I traumi da elettricità sono una causa frequente di infortuni. Capire come agire in caso di scossa è fondamentale per evitare ulteriori danni alla vittima. In alcuni casi potrebbe anche salvargli la vita.
La Croce Rossa Italiana (C.R.I.) afferma che le cause dei traumi da elettricità sono da ricercarsi in determinati comportamenti e di frequente sono dovuti a:
- Ignoranza, spesso delle più basilari norme di sicurezza.
- Negligenza, non soltanto a casa ma anche e soprattutto negli ambiti lavorativi dove un errore può risultare fatale.
- Imprudenza, in questo caso bambini e adolescenti sono i primi a subirne le conseguenze.
- Incoscienza.
Sapere come comportarsi per evitare traumi da elettricità, a livello preventivo è una delle basi del primo soccorso, in caso dovesse accadere ci sono delle norme di base da seguire.
Traumi da elettricità: cosa potrebbe accadere…
L’elettricità è un elemento di rischio sia negli ambienti familiari che lavorativi, quasi a tutti è capitato di prendersi una piccola scossa, magari a causa di un elettrodomestico o un filo scoperto.
In questo caso si tratta di una semplice scossa di alcuna entità che al massimo provoca un forte e rapido dolore. Se invece la corrente che passa attraverso il corpo è maggiore si potrebbero verificare importanti contrazioni muscolari con rischio di ferite o fratture se la vittima è proiettata.
Infatti la violenza della elettricità può far verificare situazioni in cui il soggetto è letteralmente spinto via con molta violenza. Altro tipo di danno, per altro abbastanza comune, sono le ustioni che vanno trattate in modo specifico.
Nei casi in cui la potenza e durata della scossa sono superiori alla norma si potrebbero arrivare anche alla compromissione delle funzioni vitali fino all’arresto cardio-respiratorio.
Se poi la scarica accidentale di una corrente elettrica, sia naturale che artificiale, attraversa l’organismo umano si parla di elettrocuzione.
Questo può provocare effetti nocivi e/o letali sull’organismo a seconda dell’intensità della corrente e del tempo di esposizione, cioè della quantità di elettricità che attraversa l’organismo. La scarica può provocare infatti ustioni e addirittura folgorazione.
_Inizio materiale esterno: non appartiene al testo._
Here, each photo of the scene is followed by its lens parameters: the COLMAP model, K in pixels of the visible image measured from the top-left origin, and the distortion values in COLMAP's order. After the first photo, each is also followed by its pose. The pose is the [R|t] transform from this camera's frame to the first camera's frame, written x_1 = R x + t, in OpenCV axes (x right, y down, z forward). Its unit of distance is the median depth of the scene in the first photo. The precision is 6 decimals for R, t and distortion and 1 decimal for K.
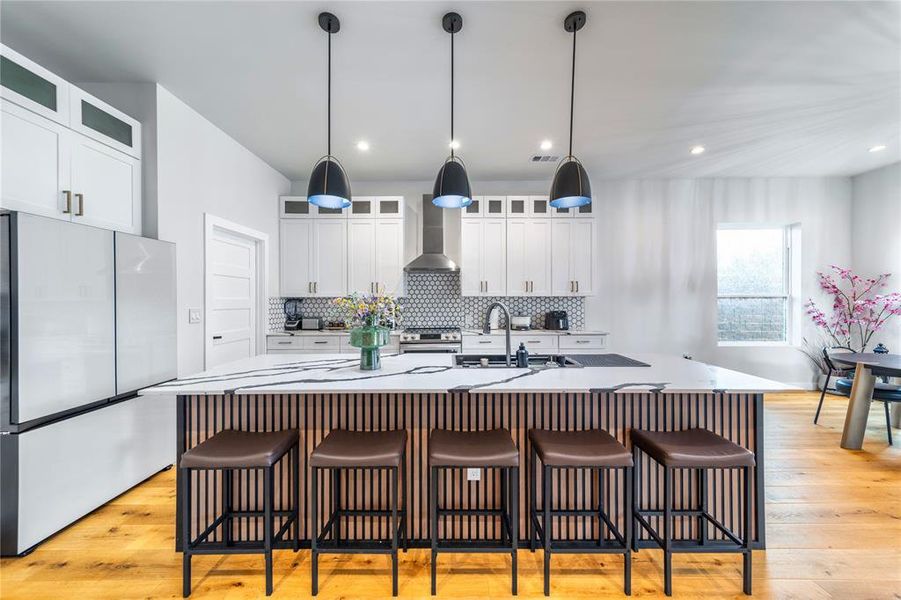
lens RADIAL K [[311.4, 0, 450.2], [0, 311.4, 300.5], [0, 0, 1]] dist [0.006678, -0.000274]
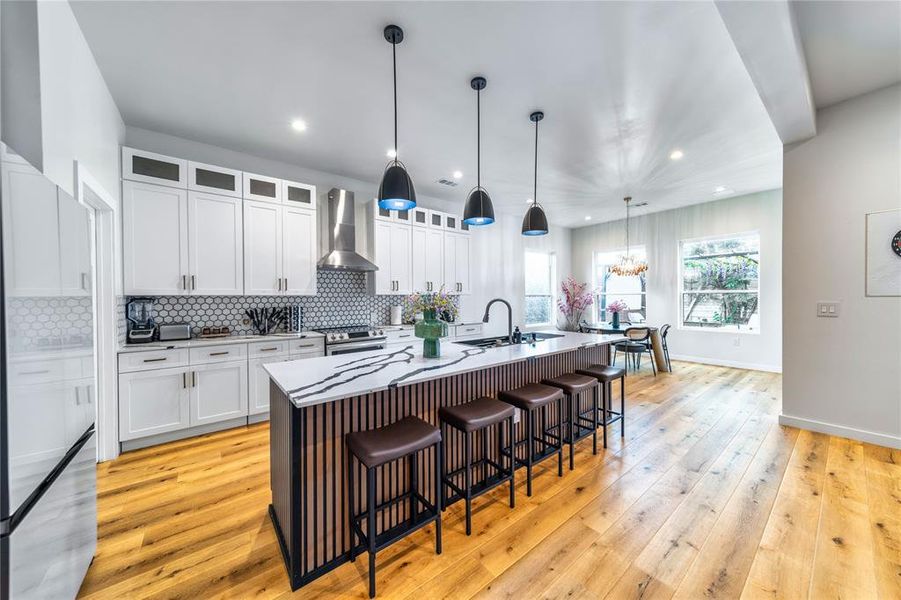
lens RADIAL K [[311.4, 0, 453.4], [0, 311.4, 298.3], [0, 0, 1]] dist [0.006678, -0.000274]
pose [[0.786893, -0.005285, 0.617067, -0.395429], [0.007895, 0.999968, -0.001504, 0.002112], [-0.617039, 0.006056, 0.786909, 0.020337]]
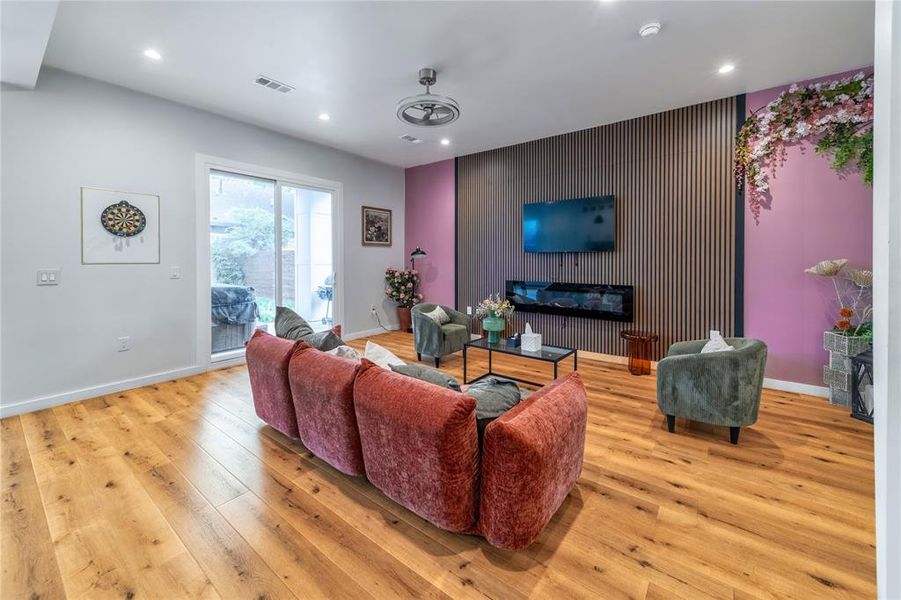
lens RADIAL K [[349.2, 0, 453.1], [0, 349.2, 263.4], [0, 0, 1]] dist [0.005444, 0.000032]
pose [[-0.799182, -0.002317, 0.601085, -0.447834], [0.006309, 0.999905, 0.012243, -0.001275], [-0.601056, 0.013577, -0.799091, 0.133008]]
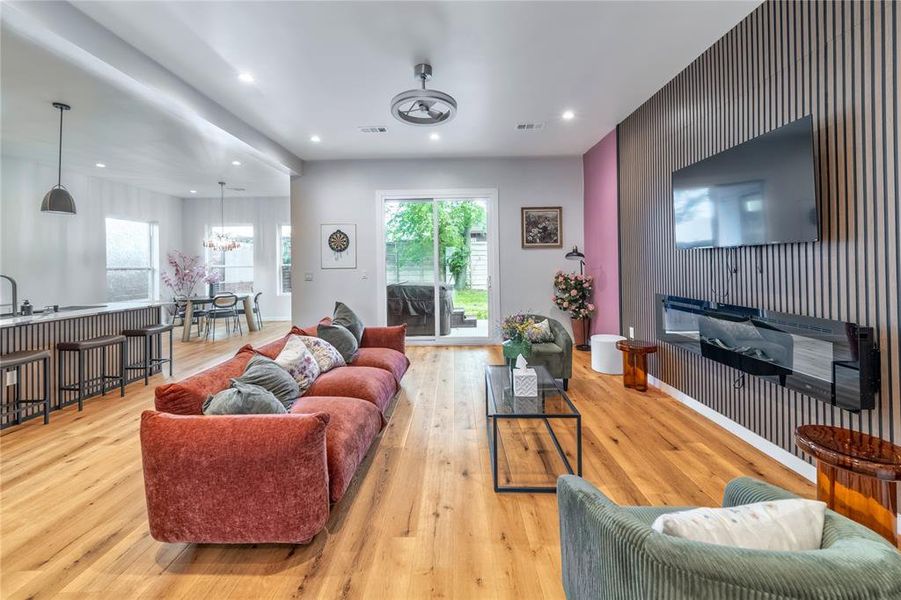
lens RADIAL K [[349.2, 0, 448.3], [0, 349.2, 263.5], [0, 0, 1]] dist [0.005444, 0.000032]
pose [[0.008434, 0.006631, 0.999942, -0.663219], [0.019107, 0.999794, -0.006791, 0.002808], [-0.999782, 0.019163, 0.008306, -0.490277]]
Essa agisce sulla muscolatura provocando crampi e sul sistema nervoso provocando paralisi.
Le tensioni maggiori sono le più pericolose, tuttavia sono a rischio anche le cosiddette “basse tensioni”.
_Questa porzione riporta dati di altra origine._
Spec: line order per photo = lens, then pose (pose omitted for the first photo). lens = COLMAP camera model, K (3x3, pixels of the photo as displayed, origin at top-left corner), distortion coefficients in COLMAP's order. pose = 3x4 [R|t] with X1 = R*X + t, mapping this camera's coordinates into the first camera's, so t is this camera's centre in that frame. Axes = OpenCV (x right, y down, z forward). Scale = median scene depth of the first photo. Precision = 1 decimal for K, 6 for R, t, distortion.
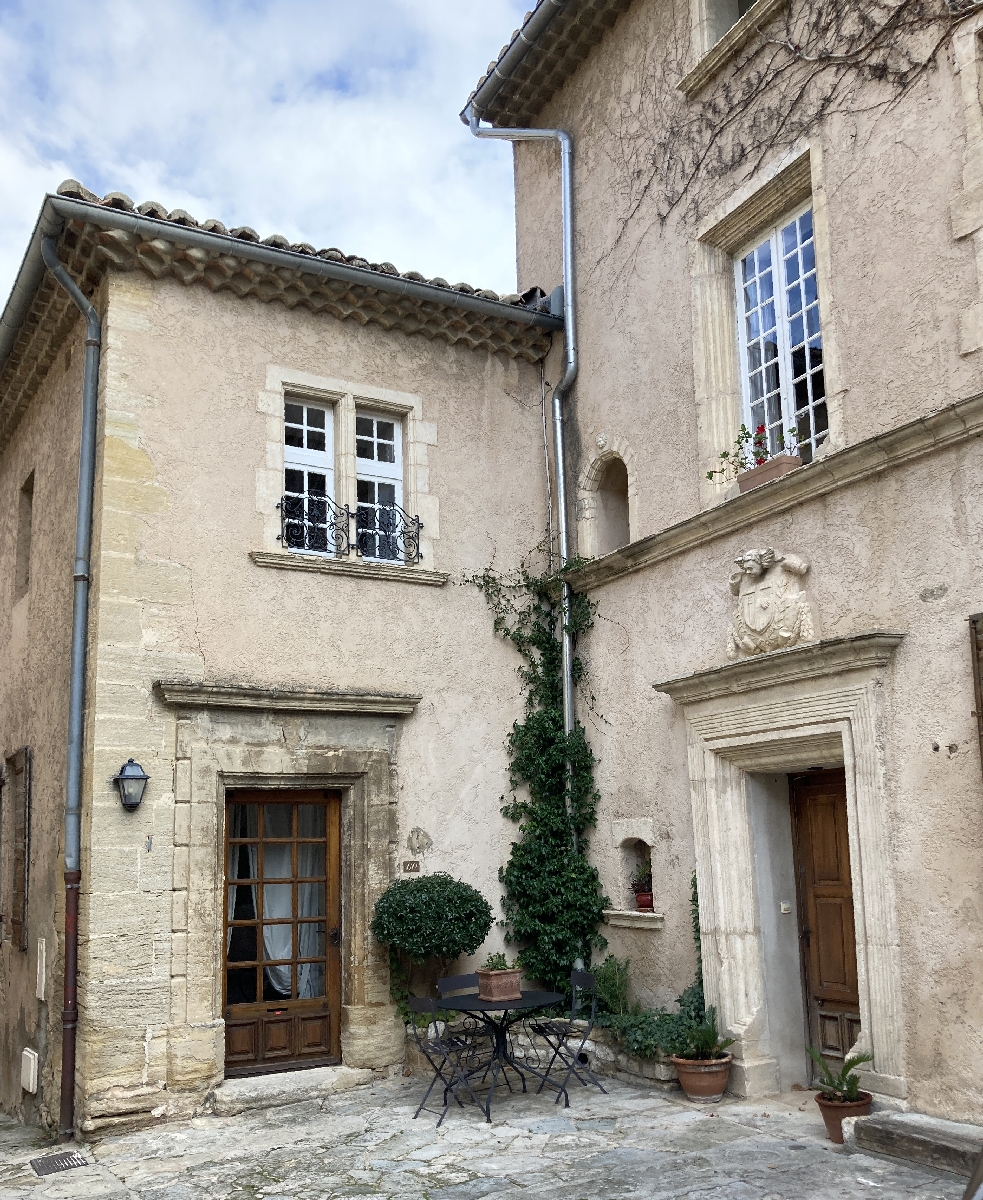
lens RADIAL K [[1155.1, 0, 501.6], [0, 1155.1, 678.9], [0, 0, 1]] dist [-0.001235, 0.000000]
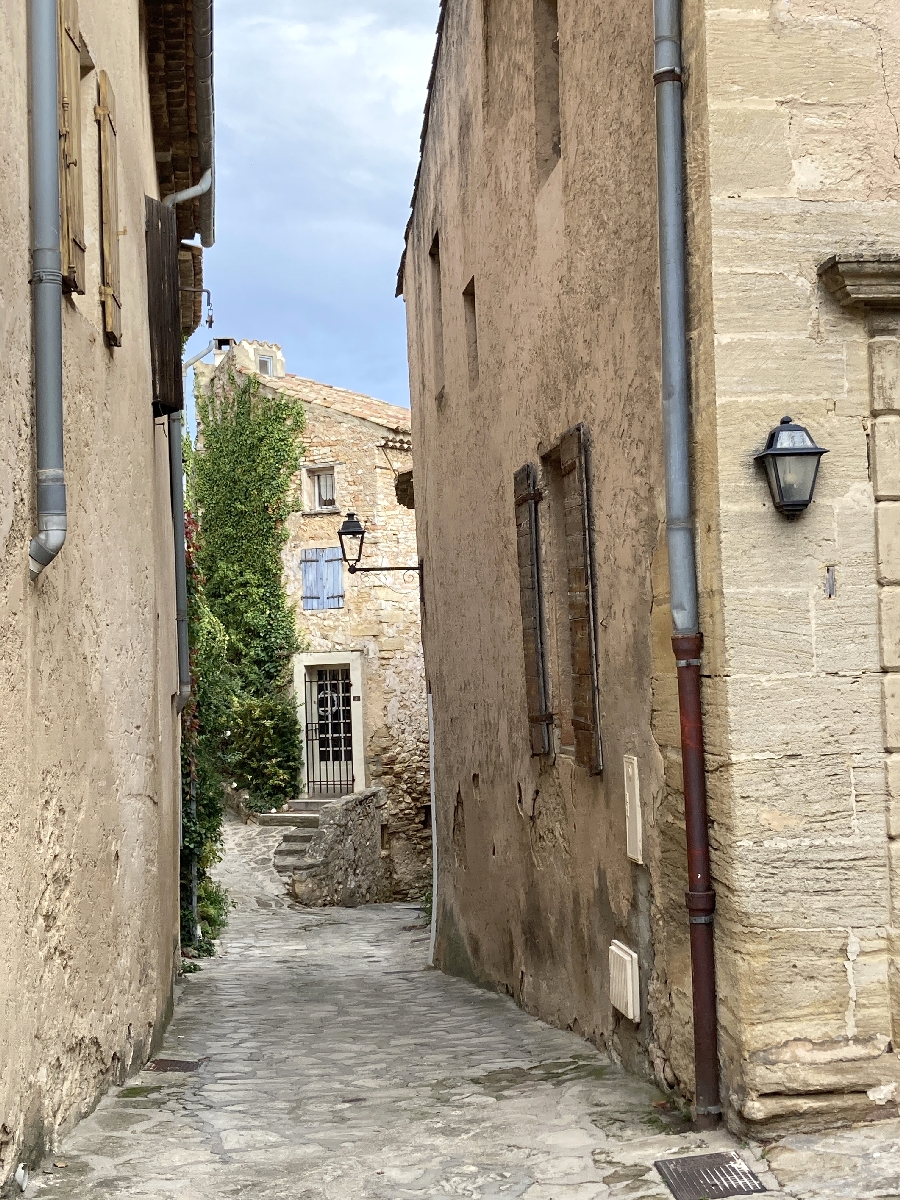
lens RADIAL K [[1671.3, 0, 450.1], [0, 1671.3, 601.0], [0, 0, 1]] dist [0.031787, 0.000000]
pose [[0.904426, -0.015080, -0.426364, -0.138389], [0.071238, 0.990682, 0.116075, 0.052304], [0.420641, -0.135355, 0.897073, 0.258146]]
L’alta tensione “respinge” e quindi il contatto avviene per breve tempo e l’infortunato può essere salvato mediante idonee manovre rianimatorie; le basse tensioni invece provocano crampi alle mani, che impediscono il distacco dalla fonte della scarica, ed alla gola, che non consentono di chiamare soccorso.
Traumi da elettricità: la folgorazione
La tipologia e il danno dovuti al passaggio di corrente nell’organismo sono variabili in funzione del tipo di corrente:
- Corrente alternata, a parità di tensione è circa 4-5 volte più pericolosa di quella continua. Infatti anche con una scarica relativamente debole di c.a. si potrebbe avere una fibrillazione ventricolare.
- Corrente continua.
Nei casi in cui la corrente dovesse superare le 5.000 volt la stessa scarica potrebbe essere avvertita anche alla distanza di 5-20 cm.
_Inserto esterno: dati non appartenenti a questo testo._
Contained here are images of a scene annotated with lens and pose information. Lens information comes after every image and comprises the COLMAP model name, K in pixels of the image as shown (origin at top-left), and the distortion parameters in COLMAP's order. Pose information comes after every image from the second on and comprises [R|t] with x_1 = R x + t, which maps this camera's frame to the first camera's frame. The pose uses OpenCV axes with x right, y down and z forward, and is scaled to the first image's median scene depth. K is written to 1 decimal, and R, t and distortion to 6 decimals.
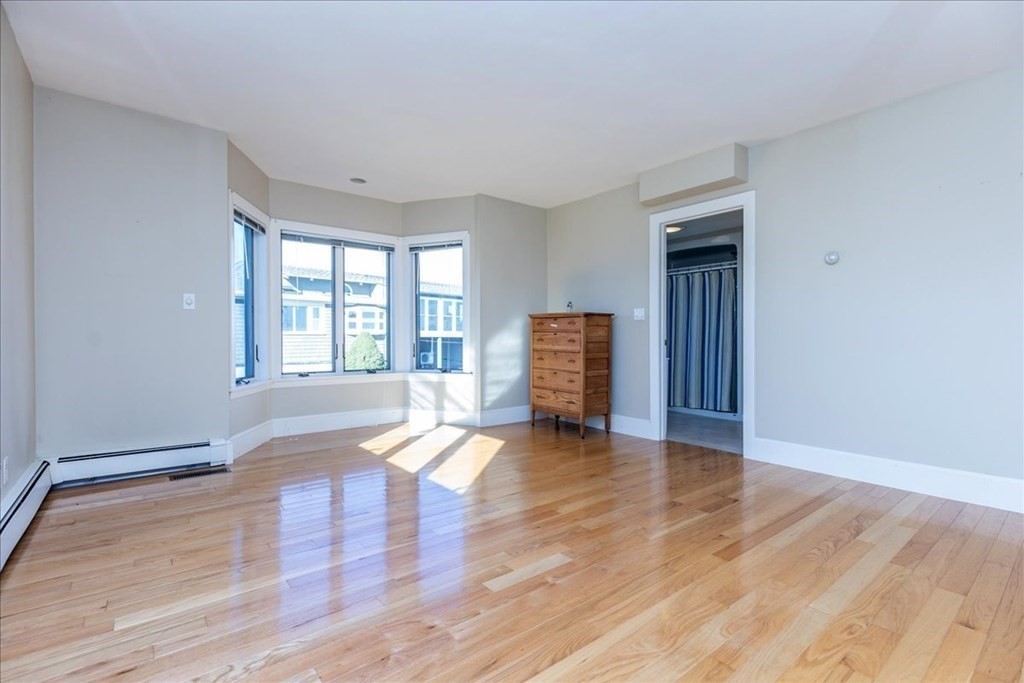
lens RADIAL K [[461.8, 0, 512.0], [0, 461.8, 341.5], [0, 0, 1]] dist [0.013182, -0.000156]
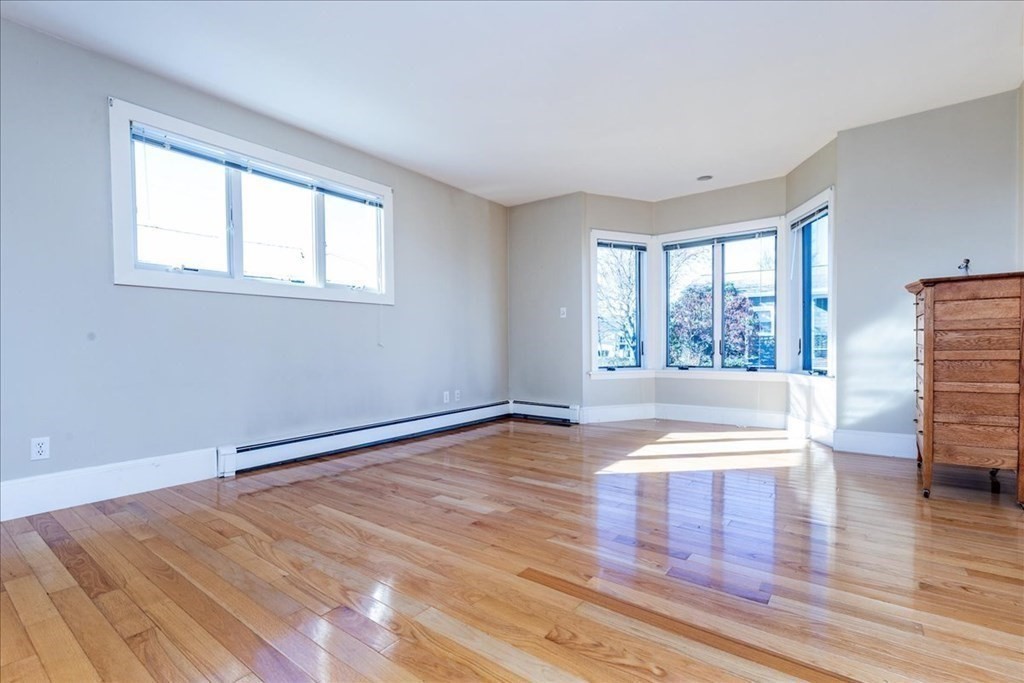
lens RADIAL K [[469.0, 0, 510.8], [0, 469.0, 356.9], [0, 0, 1]] dist [-0.000334, -0.000098]
pose [[0.244657, 0.020049, -0.969402, 0.526930], [0.002840, 0.999767, 0.021394, 0.018133], [0.969606, -0.007987, 0.244543, 0.313500]]
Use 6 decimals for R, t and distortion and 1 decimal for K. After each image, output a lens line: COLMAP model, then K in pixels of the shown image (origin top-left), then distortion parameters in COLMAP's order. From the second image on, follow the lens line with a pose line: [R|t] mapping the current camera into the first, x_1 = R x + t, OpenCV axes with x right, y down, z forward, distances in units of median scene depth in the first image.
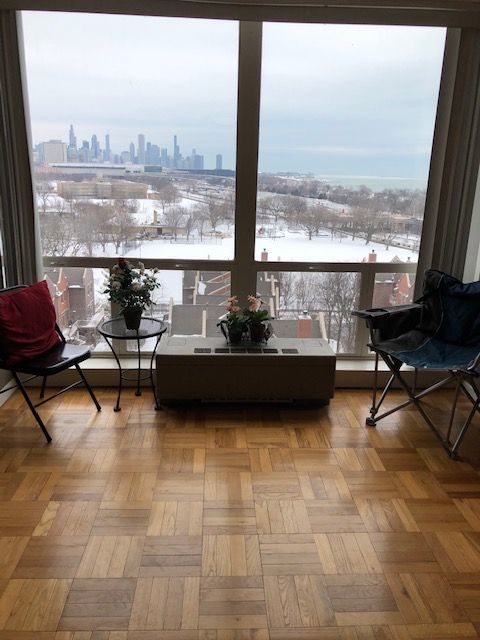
lens RADIAL K [[521.0, 0, 229.5], [0, 521.0, 319.4], [0, 0, 1]] dist [0.040714, -0.055471]
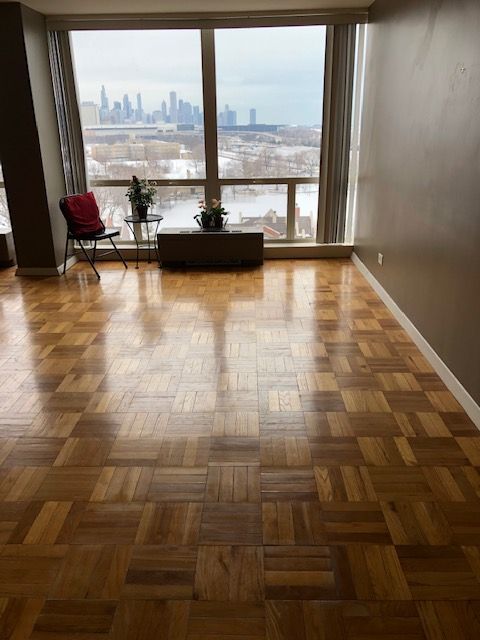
lens RADIAL K [[521.0, 0, 228.0], [0, 521.0, 317.3], [0, 0, 1]] dist [0.040714, -0.055471]
pose [[0.997074, -0.018616, -0.074137, 0.196865], [0.023942, 0.997145, 0.071615, 0.205885], [0.072592, -0.073180, 0.994673, -0.655539]]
In caso ci si trovasse di fronte a una persona che ha appena subito una scarica elettrica gli esperti consigliano di:
- Essere prudenti, eliminare la causa, prevenire i rischi: non intervenire senza certezza che la corrente sia interrotta.
- Mettere la vittima nella posizione di sicurezza laterale.
- In caso di arresto cardiorespiratorio effettuare il massaggio cardiaco/ventilazone.
Infine allertare immediatamente i soccorsi (es.118).